• **What to do**:
Answer these questions about the article on DNS latency in AKS clusters:
1. What type of networking does the AKS cluster created for the reproduction use?
2. How many seconds does the script sleep on each pass through its loop?
3. What value for time_namelookup is shown in the sample log?

We intermittently meet 5s latencies in an AKS clusters with CNI when it’s resolving DNS. This article is to summarize what we have learned from this issue.

Reproducing

Firstly we create an AKS cluster with Azure CNI networking, and create a nginx pod in the cluster. If we run the following script in the pod, we will see intermittent 5s latencies:

loops=$(($1+0))
for ((i=1;i<=$loops;i++))
do
        dt=`date '+%d/%m/%Y %H:%M:%S'`
        echo "$dt"
        curl -A `date +"[mycurltime:%Y-%m-%dT%H:%M:%S.%3N]"` -X GET 'https://www.google.com' --silent --output /dev/null -w " status=%{http_code} %{redirect_url} size=%{size_download} time_namelookup=%{time_namelookup} time_connect=%{time_connect} time_appconnect=%{time_appconnect} time_pretransfer=%{time_pretransfer} time_redirect=%{time_redirect} time_starttransfer=%{time_starttransfer} time=%{time_total} num_redirects=%{num_redirects} speed_download=%{speed_download} speed_upload=%{speed_upload} num_connects=%{num_connects} content-type="%{content_type}" "
        sleep 3
done

The log looks like:

status=200 size=12006 time_namelookup=5.517723 time_connect=5.522935 time_appconnect=5.550684 time_pretransfer=5.550865 time_redirect=0.000000 time_starttransfer=5.593997 time=5.594517 num_redirects=0 speed_download=2146.000 speed_upload=0.000 num_connects=1 content-type="text/html; charset=ISO-8859-1"

Notice that time_namelookup is more than 5 seconds.

Root Cause

The following TCPDump logs explains the 5s latency:

23:12:21.269435 IP (tos 0x0, ttl 64, id 38022, offset 0, flags [DF], proto UDP (17), length 78)

[Dataset records]
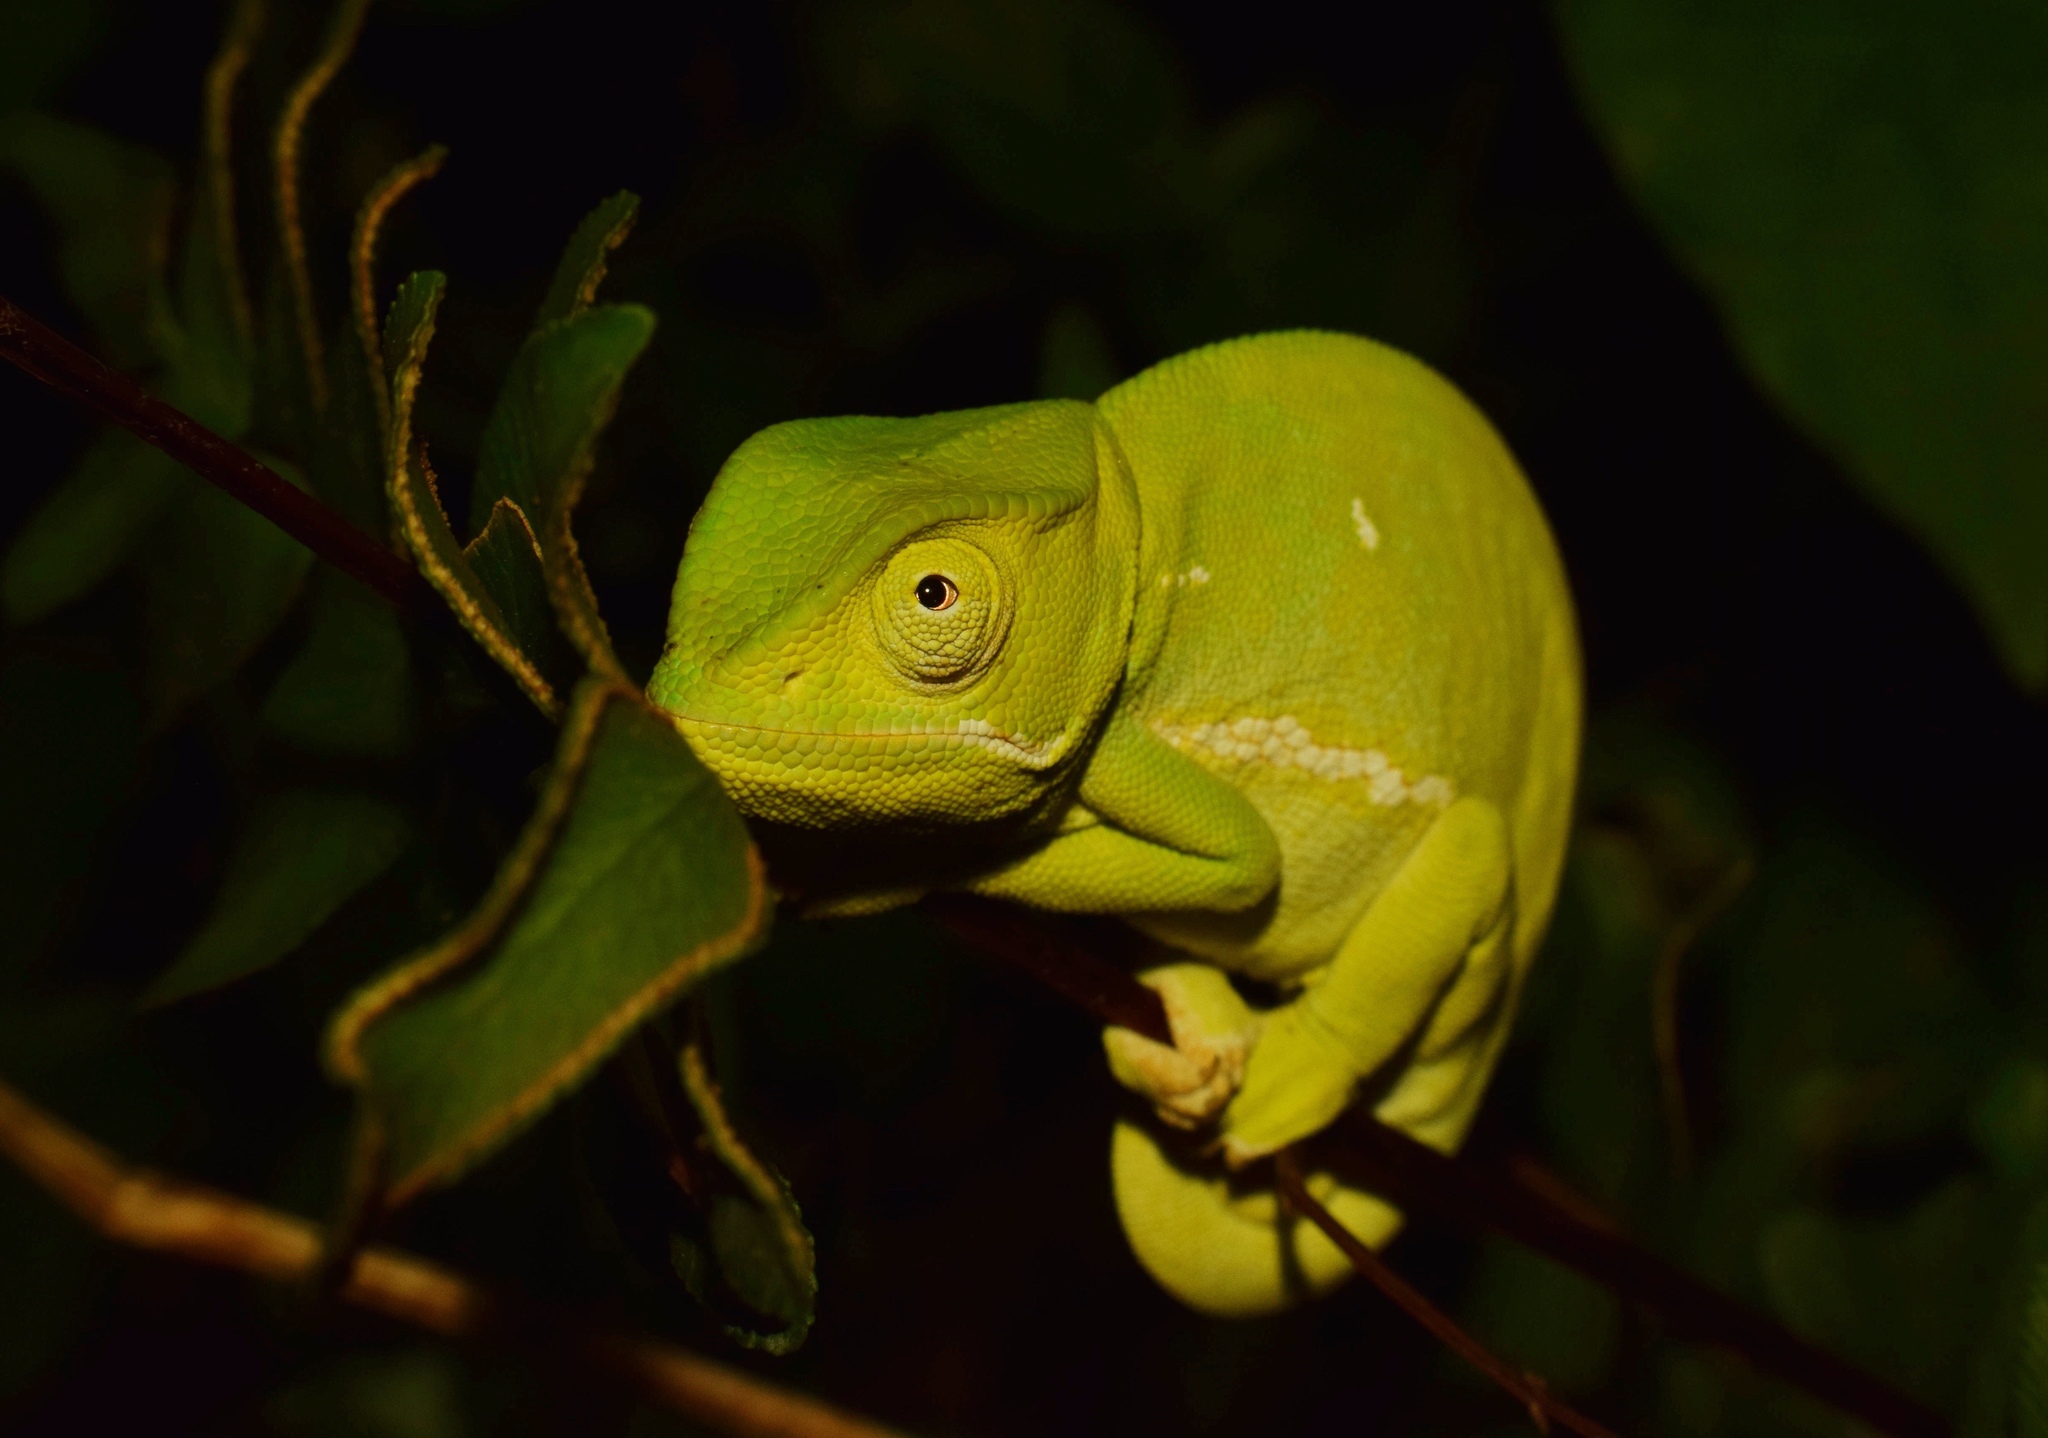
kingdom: Animalia
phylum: Chordata
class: Squamata
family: Chamaeleonidae
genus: Chamaeleo
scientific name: Chamaeleo dilepis
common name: Flapneck chameleon
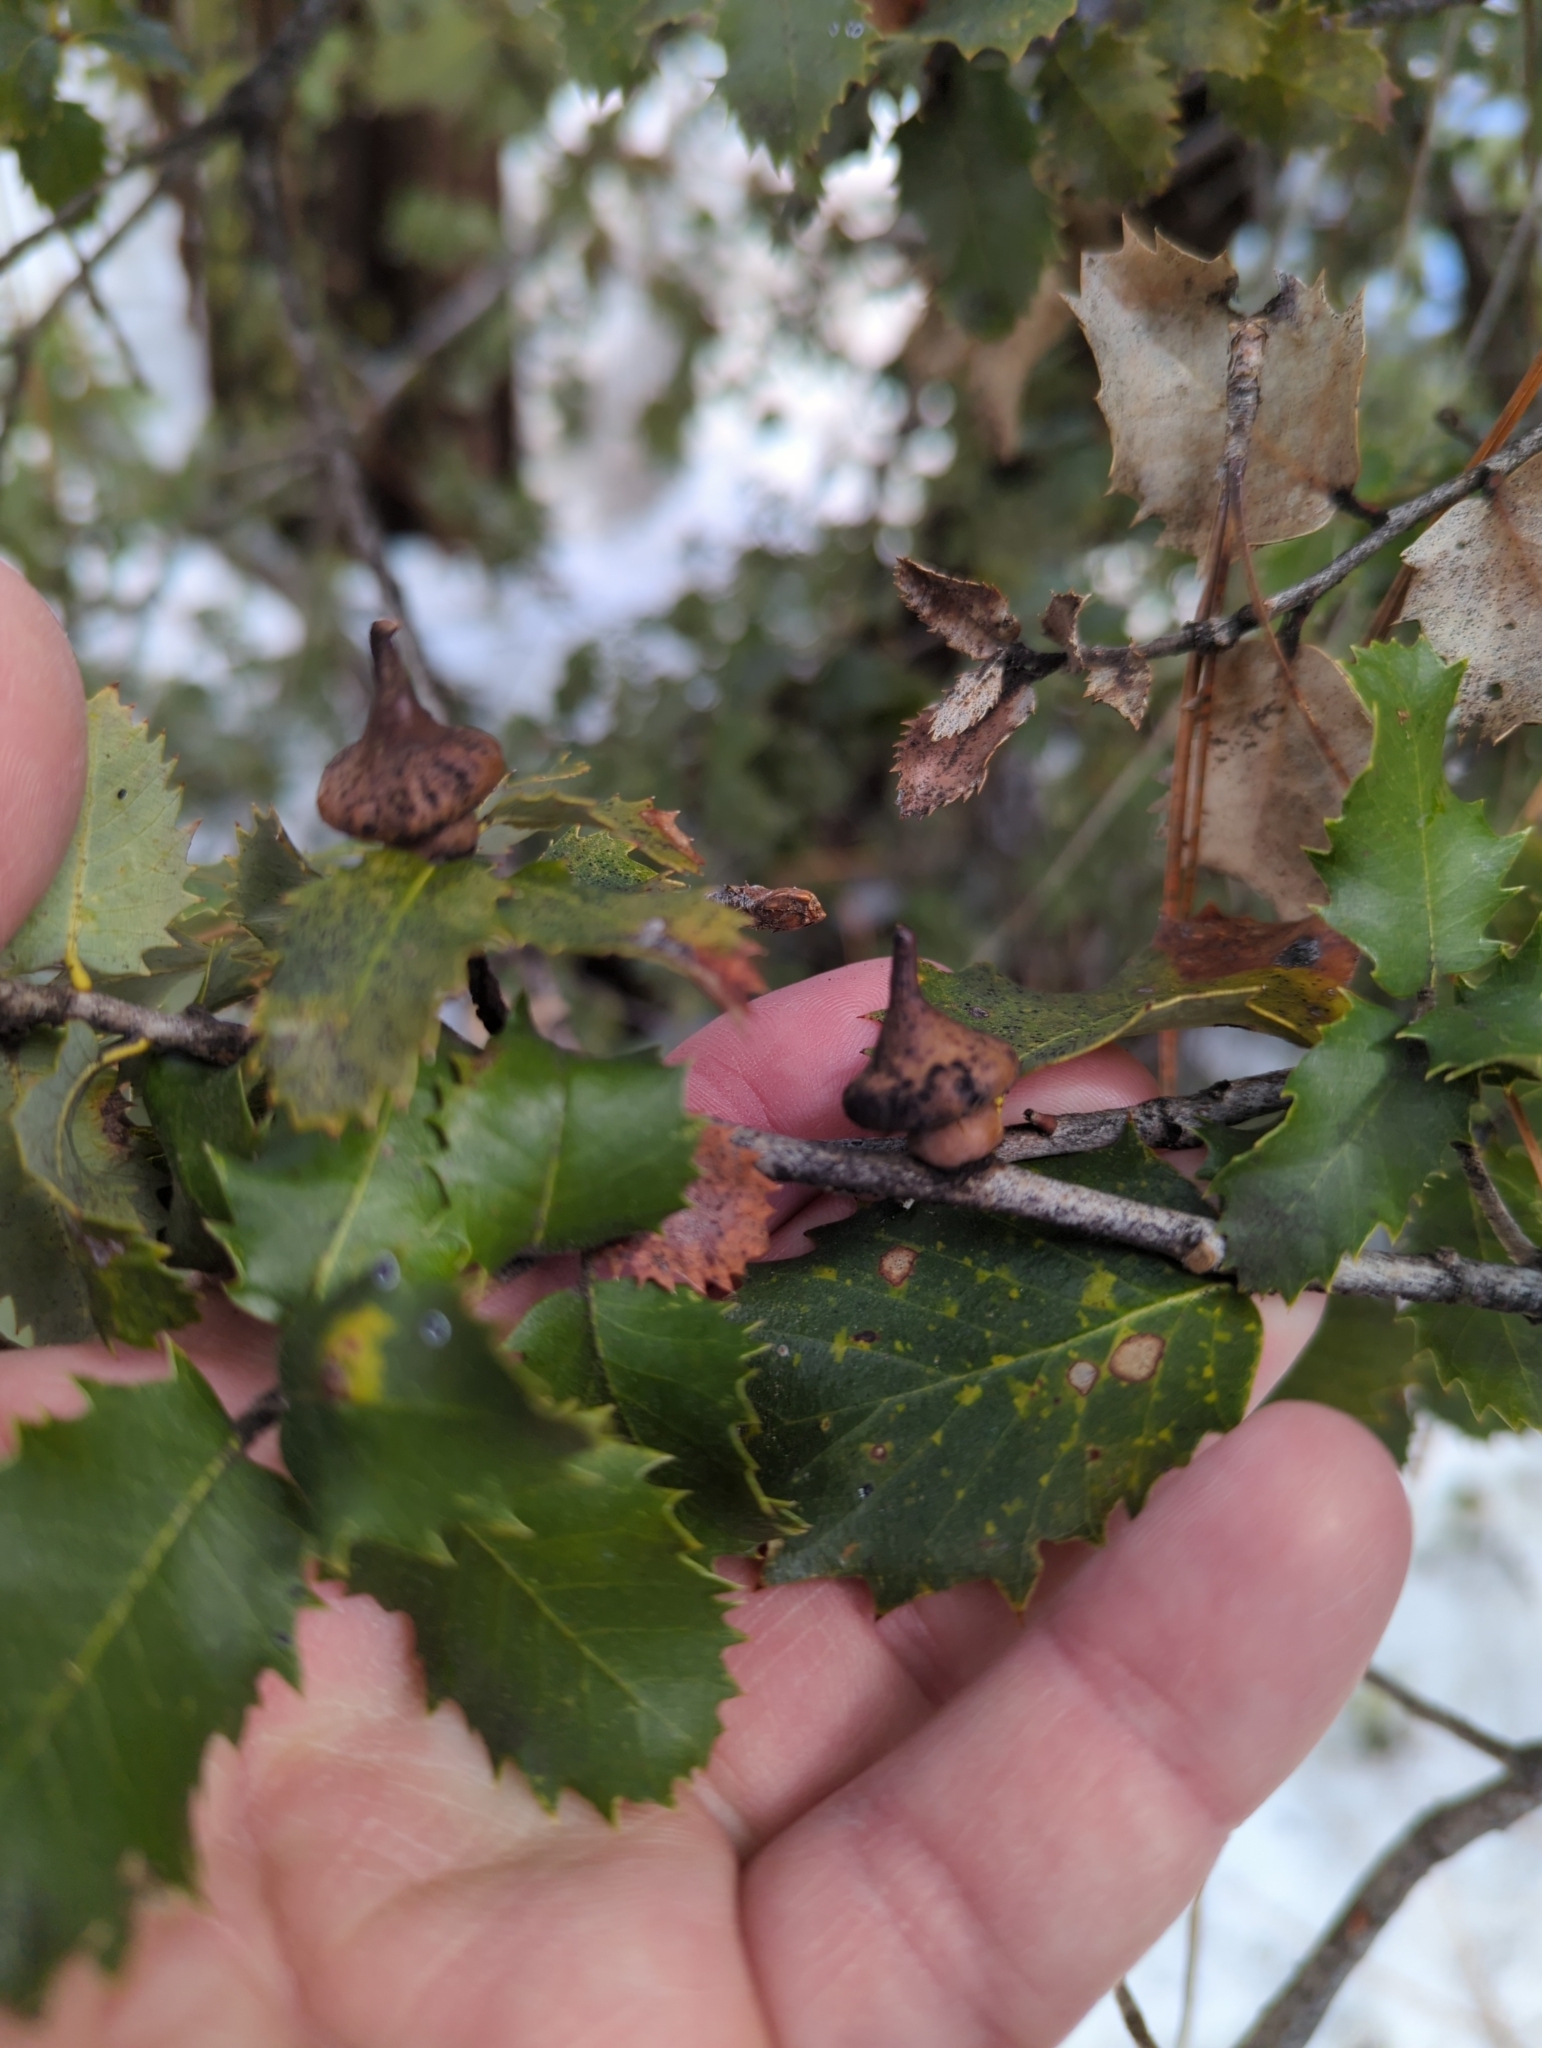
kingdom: Animalia
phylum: Arthropoda
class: Insecta
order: Hymenoptera
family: Cynipidae
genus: Heteroecus
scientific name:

• **Task result**:
1. Azure CNI networking.
2. 3 seconds.
3. 5.517723.